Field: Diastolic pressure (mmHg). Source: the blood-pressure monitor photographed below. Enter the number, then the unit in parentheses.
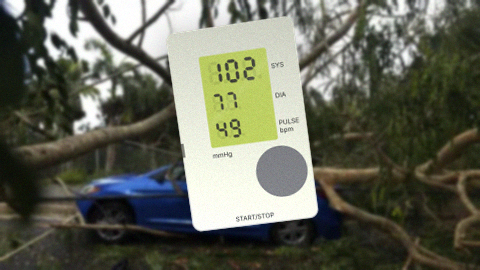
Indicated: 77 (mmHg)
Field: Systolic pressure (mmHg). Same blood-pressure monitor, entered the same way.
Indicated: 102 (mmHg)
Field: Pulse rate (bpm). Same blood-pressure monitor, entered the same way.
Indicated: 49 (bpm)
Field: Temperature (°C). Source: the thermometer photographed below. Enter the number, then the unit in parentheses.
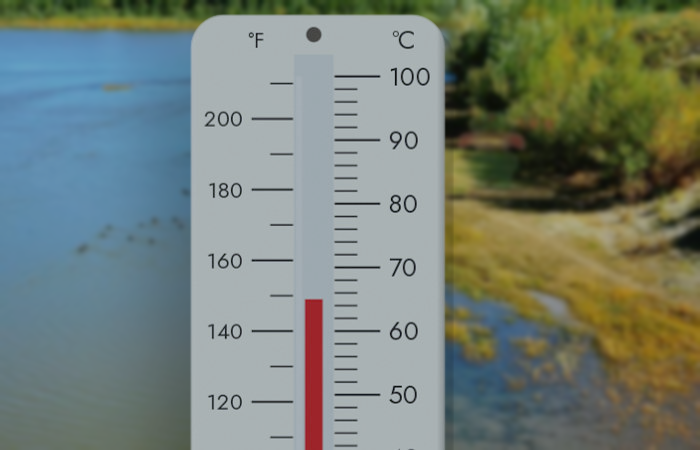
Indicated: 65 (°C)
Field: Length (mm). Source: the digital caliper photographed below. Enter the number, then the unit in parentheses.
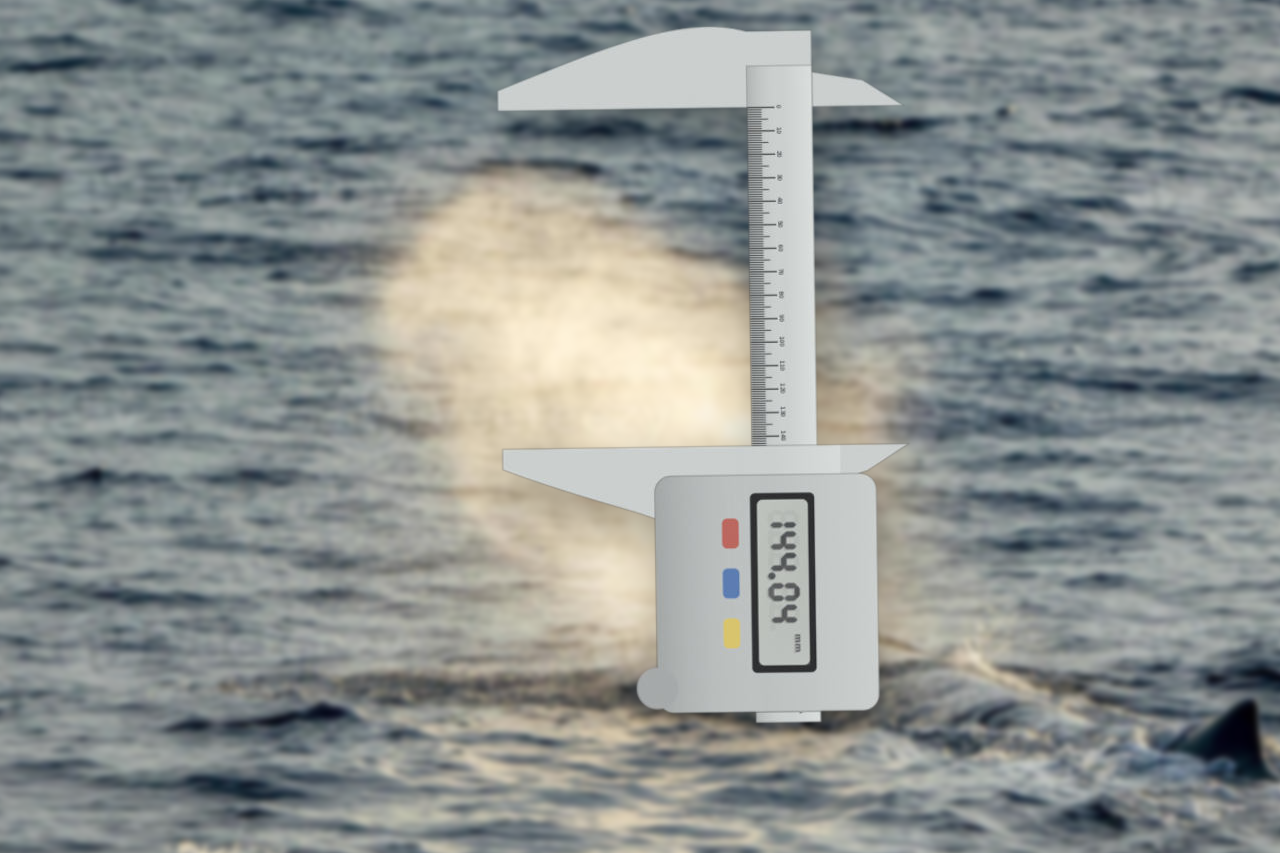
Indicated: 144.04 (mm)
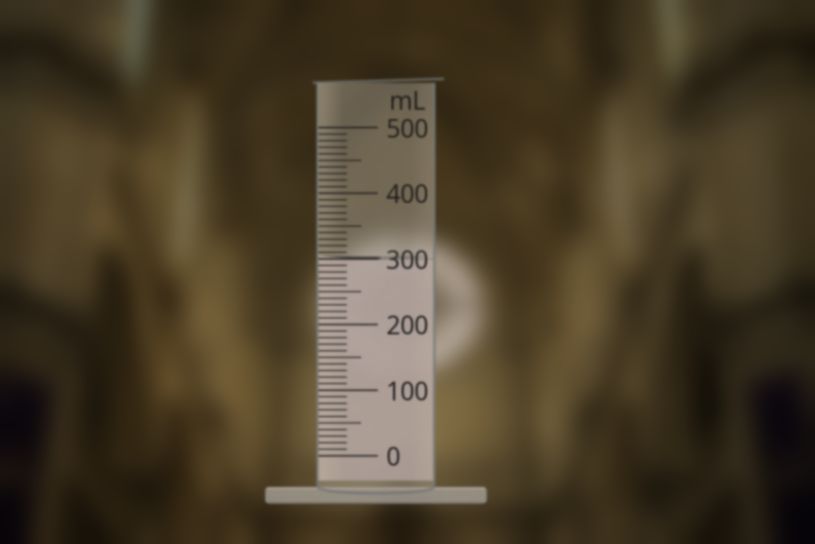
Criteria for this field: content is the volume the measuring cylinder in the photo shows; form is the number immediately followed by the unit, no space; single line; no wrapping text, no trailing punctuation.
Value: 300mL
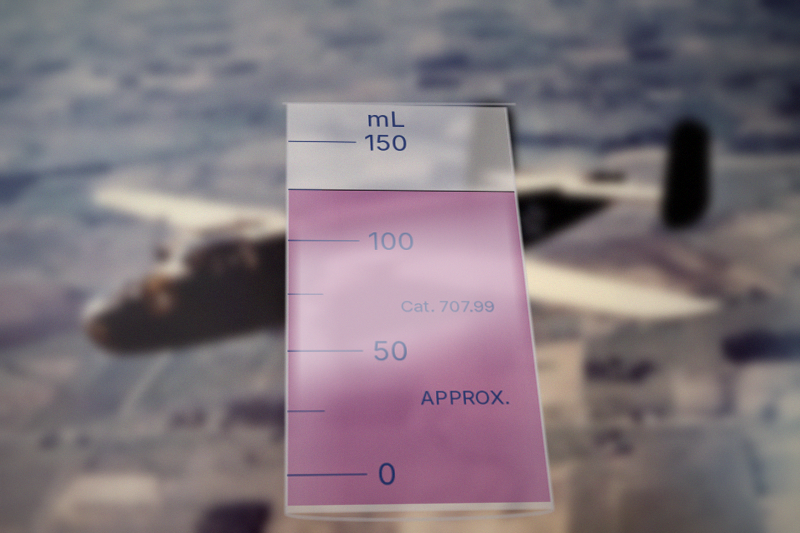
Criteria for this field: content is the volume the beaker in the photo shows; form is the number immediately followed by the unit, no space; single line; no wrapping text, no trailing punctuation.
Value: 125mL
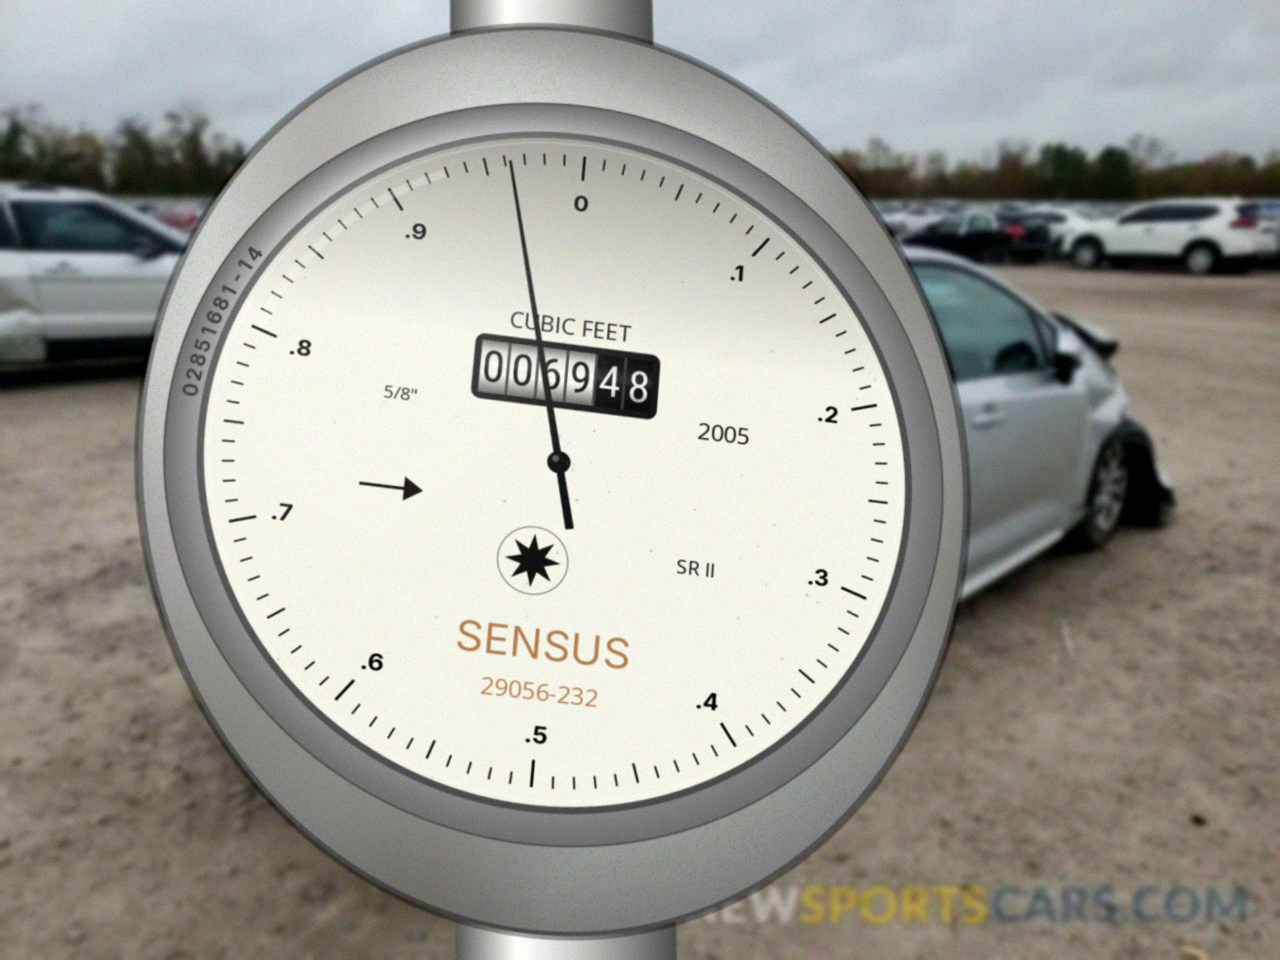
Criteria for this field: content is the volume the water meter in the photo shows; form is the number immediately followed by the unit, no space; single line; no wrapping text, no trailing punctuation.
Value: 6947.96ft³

--

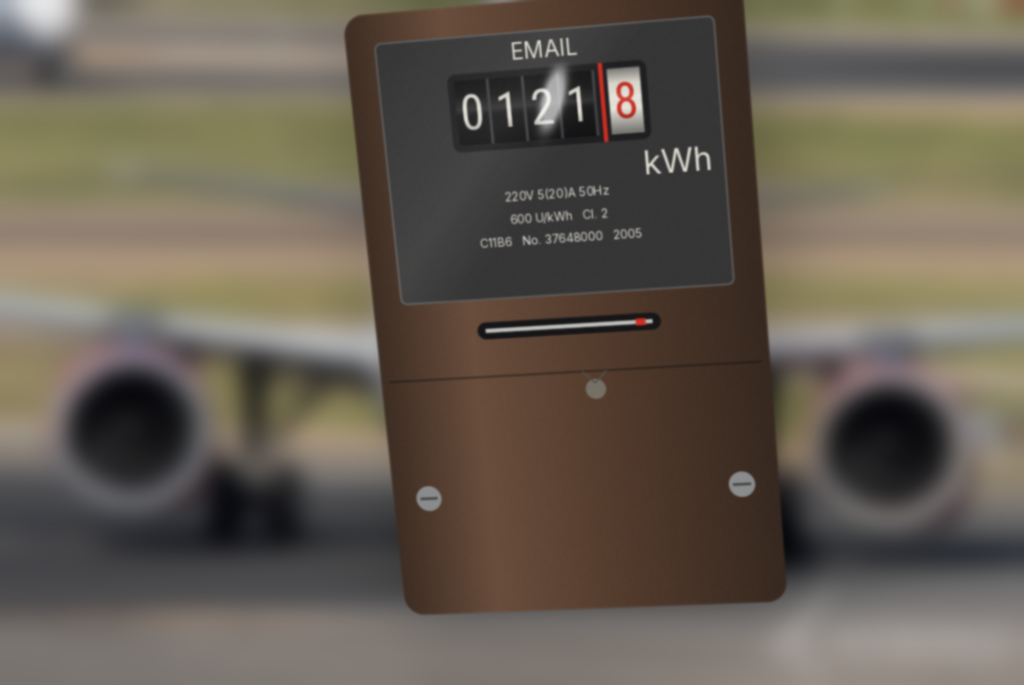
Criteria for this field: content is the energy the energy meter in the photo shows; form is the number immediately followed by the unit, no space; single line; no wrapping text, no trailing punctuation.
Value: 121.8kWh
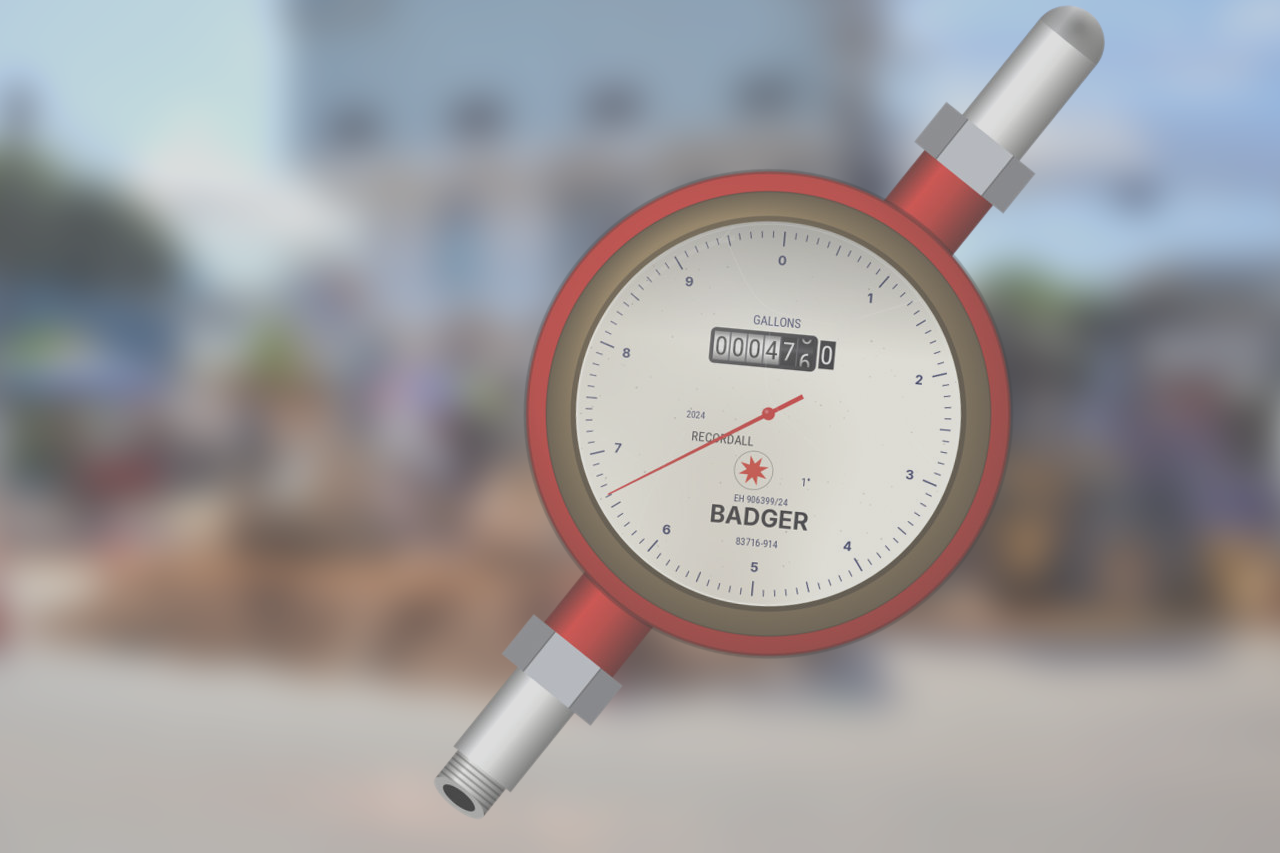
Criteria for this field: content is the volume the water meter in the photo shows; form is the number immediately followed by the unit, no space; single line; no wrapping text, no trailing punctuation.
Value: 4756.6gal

■ **Requirement**
Extract the item lines verbatim, beginning at the line that contains "Field: Diastolic pressure" and stopping after the line that contains "Indicated: 144.04 (mm)". Leave the pictures out of your copy.

■ **Worked solution**
Field: Diastolic pressure (mmHg). Source: the blood-pressure monitor photographed below. Enter the number, then the unit in parentheses.
Indicated: 77 (mmHg)
Field: Systolic pressure (mmHg). Same blood-pressure monitor, entered the same way.
Indicated: 102 (mmHg)
Field: Pulse rate (bpm). Same blood-pressure monitor, entered the same way.
Indicated: 49 (bpm)
Field: Temperature (°C). Source: the thermometer photographed below. Enter the number, then the unit in parentheses.
Indicated: 65 (°C)
Field: Length (mm). Source: the digital caliper photographed below. Enter the number, then the unit in parentheses.
Indicated: 144.04 (mm)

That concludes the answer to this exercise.